[THE PROBLEM]:
Look for "Lung" in each line of the records, and copy the lines that have it.

[STORED DATA]:
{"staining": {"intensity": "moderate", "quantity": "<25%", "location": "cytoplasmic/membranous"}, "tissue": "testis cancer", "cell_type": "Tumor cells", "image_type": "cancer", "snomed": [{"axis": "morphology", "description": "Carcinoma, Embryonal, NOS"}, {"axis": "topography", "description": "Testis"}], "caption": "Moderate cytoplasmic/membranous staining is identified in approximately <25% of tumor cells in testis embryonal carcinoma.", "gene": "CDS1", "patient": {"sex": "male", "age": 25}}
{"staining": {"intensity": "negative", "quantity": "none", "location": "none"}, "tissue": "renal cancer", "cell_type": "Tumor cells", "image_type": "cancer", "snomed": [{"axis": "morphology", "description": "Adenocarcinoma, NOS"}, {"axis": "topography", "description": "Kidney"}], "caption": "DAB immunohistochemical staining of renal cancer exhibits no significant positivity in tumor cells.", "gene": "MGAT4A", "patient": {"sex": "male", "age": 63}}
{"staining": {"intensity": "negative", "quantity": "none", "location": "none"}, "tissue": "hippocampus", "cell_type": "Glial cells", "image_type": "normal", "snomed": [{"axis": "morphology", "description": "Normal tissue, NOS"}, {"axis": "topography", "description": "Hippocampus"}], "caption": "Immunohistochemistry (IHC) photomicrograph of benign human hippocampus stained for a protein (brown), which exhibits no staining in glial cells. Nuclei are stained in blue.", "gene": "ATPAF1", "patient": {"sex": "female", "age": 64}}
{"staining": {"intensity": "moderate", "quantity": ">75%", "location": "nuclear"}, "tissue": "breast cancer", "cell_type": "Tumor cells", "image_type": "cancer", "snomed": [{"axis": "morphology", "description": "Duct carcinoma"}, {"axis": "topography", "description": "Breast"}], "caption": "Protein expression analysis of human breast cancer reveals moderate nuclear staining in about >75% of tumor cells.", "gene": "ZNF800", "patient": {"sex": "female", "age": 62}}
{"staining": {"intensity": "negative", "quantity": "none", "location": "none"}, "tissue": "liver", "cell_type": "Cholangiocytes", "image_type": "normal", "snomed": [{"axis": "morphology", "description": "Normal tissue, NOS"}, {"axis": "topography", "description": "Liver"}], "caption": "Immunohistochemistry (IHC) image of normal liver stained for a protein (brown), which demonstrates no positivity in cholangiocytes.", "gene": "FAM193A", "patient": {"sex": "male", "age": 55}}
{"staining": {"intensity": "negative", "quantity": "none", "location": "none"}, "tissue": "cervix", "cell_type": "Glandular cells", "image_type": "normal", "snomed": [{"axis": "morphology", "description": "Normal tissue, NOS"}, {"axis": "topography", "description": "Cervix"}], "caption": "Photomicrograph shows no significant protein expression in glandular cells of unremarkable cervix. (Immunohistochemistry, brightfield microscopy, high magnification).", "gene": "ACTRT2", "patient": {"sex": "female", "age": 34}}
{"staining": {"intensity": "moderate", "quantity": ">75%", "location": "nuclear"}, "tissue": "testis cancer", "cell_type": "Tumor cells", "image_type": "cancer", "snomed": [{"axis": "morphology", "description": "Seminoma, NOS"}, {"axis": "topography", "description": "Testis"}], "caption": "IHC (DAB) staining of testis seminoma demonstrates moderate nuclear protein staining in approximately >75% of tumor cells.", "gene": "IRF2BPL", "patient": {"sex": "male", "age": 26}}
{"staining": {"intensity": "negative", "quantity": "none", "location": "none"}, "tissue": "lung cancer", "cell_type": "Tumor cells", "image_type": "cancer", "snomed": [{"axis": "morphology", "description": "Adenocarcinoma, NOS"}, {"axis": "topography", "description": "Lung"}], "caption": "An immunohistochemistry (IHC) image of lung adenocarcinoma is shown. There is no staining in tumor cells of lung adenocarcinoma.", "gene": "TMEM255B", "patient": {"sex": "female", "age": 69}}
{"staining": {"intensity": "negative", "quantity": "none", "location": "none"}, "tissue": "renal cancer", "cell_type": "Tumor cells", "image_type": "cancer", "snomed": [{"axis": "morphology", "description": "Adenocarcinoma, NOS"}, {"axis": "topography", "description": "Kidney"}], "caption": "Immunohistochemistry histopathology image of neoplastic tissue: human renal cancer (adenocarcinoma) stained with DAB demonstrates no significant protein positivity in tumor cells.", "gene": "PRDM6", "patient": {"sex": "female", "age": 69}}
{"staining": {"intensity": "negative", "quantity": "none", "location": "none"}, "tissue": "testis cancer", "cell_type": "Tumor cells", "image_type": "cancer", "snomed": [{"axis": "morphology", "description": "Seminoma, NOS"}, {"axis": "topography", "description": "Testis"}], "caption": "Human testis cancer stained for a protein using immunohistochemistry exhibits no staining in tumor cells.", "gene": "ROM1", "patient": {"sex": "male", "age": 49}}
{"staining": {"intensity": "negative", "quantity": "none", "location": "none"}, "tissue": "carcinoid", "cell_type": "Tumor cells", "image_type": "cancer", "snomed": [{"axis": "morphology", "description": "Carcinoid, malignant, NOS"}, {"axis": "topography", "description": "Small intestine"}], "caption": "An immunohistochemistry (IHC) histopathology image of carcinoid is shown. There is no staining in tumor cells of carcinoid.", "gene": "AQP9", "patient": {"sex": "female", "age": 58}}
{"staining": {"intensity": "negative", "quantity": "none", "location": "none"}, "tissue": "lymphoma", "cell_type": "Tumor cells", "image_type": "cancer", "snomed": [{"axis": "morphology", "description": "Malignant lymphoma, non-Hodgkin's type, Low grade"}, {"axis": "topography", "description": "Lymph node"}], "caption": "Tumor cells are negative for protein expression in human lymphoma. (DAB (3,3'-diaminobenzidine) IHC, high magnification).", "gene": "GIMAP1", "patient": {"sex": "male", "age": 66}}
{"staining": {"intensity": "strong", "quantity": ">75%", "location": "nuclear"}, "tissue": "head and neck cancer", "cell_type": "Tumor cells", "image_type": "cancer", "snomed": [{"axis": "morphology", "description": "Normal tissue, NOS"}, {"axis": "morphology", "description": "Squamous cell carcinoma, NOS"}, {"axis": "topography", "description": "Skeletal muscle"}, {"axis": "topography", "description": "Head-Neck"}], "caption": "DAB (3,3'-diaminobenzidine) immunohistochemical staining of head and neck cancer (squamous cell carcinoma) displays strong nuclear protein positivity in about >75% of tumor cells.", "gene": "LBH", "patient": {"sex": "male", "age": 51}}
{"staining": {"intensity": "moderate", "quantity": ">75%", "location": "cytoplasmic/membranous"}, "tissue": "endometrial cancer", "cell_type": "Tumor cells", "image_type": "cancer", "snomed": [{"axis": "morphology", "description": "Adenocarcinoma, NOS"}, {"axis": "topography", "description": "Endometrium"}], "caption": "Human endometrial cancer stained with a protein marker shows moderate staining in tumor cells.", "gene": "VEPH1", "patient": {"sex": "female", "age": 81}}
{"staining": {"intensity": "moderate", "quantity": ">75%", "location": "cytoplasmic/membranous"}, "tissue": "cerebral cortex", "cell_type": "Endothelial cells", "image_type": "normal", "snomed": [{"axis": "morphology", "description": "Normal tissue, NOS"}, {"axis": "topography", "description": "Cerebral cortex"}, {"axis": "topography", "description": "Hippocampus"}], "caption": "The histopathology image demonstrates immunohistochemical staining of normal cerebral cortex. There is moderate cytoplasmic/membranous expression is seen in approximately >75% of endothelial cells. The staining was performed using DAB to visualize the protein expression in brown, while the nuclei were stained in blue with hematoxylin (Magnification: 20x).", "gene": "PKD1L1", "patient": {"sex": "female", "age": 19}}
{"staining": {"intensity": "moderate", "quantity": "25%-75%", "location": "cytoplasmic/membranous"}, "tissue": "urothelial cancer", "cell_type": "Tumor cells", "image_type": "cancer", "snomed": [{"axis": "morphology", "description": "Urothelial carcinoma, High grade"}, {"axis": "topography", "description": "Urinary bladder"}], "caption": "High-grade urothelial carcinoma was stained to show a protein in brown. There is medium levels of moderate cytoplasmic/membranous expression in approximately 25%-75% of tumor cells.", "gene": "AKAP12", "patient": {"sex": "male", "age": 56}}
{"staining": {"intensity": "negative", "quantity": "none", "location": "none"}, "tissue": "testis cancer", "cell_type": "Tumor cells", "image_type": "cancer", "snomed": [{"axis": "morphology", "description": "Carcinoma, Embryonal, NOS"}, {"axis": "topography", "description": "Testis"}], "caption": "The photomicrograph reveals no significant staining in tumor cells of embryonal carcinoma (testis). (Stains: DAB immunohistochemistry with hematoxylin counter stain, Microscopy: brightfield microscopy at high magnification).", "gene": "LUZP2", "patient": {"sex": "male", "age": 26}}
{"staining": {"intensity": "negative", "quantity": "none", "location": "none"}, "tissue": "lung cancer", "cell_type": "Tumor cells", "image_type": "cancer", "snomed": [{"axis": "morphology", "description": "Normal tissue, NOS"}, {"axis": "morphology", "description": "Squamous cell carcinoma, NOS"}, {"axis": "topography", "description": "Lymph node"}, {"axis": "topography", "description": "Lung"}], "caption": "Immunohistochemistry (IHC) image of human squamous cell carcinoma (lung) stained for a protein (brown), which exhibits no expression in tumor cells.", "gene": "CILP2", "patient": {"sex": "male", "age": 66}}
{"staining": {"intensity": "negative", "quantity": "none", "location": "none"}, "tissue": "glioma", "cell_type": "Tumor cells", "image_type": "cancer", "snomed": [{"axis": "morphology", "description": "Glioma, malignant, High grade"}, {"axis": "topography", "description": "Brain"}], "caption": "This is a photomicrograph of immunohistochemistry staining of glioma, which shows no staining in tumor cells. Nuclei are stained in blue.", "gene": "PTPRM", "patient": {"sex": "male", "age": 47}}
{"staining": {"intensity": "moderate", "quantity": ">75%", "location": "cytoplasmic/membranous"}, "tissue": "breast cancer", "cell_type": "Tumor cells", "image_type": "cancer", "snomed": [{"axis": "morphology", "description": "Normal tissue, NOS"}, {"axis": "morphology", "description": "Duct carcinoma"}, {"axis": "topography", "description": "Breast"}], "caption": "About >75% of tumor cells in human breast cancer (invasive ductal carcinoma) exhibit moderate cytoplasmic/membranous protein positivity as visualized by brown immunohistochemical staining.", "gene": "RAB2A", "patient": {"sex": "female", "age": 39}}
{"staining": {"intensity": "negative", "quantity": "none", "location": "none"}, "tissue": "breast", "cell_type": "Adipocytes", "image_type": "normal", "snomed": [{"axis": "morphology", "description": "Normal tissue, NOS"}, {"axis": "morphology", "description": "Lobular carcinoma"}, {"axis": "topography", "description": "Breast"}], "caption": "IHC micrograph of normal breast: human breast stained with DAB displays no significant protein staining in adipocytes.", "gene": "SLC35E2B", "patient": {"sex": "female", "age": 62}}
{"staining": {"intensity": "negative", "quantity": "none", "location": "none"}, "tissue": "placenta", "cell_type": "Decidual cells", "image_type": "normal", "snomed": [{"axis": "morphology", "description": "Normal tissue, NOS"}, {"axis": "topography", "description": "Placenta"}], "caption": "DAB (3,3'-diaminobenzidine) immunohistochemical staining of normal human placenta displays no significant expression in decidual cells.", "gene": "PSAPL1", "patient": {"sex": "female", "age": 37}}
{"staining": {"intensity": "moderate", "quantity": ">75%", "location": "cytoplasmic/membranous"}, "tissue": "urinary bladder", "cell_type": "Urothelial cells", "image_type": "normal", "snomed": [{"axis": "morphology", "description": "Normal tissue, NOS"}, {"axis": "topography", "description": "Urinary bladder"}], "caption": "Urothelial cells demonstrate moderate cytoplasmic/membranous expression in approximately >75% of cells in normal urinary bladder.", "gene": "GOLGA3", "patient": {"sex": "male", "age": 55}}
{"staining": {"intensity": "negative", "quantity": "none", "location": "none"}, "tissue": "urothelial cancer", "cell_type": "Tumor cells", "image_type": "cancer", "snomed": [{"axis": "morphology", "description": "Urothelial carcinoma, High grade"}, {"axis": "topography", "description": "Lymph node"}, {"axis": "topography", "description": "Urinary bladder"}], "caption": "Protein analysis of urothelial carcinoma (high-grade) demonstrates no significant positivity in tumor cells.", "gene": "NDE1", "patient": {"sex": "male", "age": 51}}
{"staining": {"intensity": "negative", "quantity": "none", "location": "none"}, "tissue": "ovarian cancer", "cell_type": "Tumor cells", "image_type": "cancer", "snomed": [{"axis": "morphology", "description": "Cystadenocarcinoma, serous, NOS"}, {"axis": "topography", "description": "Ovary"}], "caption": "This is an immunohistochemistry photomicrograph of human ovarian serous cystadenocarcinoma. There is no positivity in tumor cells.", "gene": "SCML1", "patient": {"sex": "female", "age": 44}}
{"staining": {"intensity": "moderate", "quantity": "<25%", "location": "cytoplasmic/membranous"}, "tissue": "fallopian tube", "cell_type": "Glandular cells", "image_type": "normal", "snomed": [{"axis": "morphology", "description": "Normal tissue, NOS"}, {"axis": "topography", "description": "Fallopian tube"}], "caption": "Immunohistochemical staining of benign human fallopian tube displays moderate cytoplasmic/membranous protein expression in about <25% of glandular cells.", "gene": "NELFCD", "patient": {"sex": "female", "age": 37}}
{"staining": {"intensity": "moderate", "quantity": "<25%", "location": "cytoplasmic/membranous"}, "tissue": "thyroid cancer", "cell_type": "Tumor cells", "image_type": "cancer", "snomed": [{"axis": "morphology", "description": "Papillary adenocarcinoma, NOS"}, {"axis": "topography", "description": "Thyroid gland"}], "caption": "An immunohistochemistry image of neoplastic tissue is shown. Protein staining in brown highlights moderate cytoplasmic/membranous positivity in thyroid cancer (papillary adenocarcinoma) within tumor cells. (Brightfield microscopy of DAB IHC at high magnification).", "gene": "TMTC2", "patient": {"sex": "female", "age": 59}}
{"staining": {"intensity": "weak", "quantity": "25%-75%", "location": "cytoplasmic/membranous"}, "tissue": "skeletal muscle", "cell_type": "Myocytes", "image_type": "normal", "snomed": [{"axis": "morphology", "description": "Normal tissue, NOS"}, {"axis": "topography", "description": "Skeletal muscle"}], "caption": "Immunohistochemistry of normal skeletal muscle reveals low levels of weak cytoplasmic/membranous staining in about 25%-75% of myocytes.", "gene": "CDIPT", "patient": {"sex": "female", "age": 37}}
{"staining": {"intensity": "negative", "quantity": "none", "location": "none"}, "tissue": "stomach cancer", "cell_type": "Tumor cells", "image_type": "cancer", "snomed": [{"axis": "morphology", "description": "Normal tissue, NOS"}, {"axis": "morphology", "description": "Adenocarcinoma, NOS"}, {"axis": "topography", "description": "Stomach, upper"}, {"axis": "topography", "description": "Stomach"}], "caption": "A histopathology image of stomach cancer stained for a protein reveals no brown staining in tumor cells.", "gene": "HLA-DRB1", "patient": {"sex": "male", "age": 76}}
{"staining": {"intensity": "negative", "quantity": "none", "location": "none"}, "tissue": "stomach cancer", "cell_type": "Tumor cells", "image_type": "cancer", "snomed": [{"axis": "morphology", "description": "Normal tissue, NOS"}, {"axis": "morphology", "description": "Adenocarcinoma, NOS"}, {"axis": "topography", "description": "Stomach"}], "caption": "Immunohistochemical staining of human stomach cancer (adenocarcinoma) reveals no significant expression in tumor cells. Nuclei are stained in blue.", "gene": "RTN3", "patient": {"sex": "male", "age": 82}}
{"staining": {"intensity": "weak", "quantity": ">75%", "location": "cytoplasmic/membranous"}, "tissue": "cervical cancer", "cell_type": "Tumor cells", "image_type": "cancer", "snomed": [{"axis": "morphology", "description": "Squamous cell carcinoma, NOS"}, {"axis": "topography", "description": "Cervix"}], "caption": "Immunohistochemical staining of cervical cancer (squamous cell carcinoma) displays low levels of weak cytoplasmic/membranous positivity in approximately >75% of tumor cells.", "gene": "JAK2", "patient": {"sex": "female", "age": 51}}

[SOLUTION FOR THIS PROBLEM]:
{"staining": {"intensity": "negative", "quantity": "none", "location": "none"}, "tissue": "lung cancer", "cell_type": "Tumor cells", "image_type": "cancer", "snomed": [{"axis": "morphology", "description": "Adenocarcinoma, NOS"}, {"axis": "topography", "description": "Lung"}], "caption": "An immunohistochemistry (IHC) image of lung adenocarcinoma is shown. There is no staining in tumor cells of lung adenocarcinoma.", "gene": "TMEM255B", "patient": {"sex": "female", "age": 69}}
{"staining": {"intensity": "negative", "quantity": "none", "location": "none"}, "tissue": "lung cancer", "cell_type": "Tumor cells", "image_type": "cancer", "snomed": [{"axis": "morphology", "description": "Normal tissue, NOS"}, {"axis": "morphology", "description": "Squamous cell carcinoma, NOS"}, {"axis": "topography", "description": "Lymph node"}, {"axis": "topography", "description": "Lung"}], "caption": "Immunohistochemistry (IHC) image of human squamous cell carcinoma (lung) stained for a protein (brown), which exhibits no expression in tumor cells.", "gene": "CILP2", "patient": {"sex": "male", "age": 66}}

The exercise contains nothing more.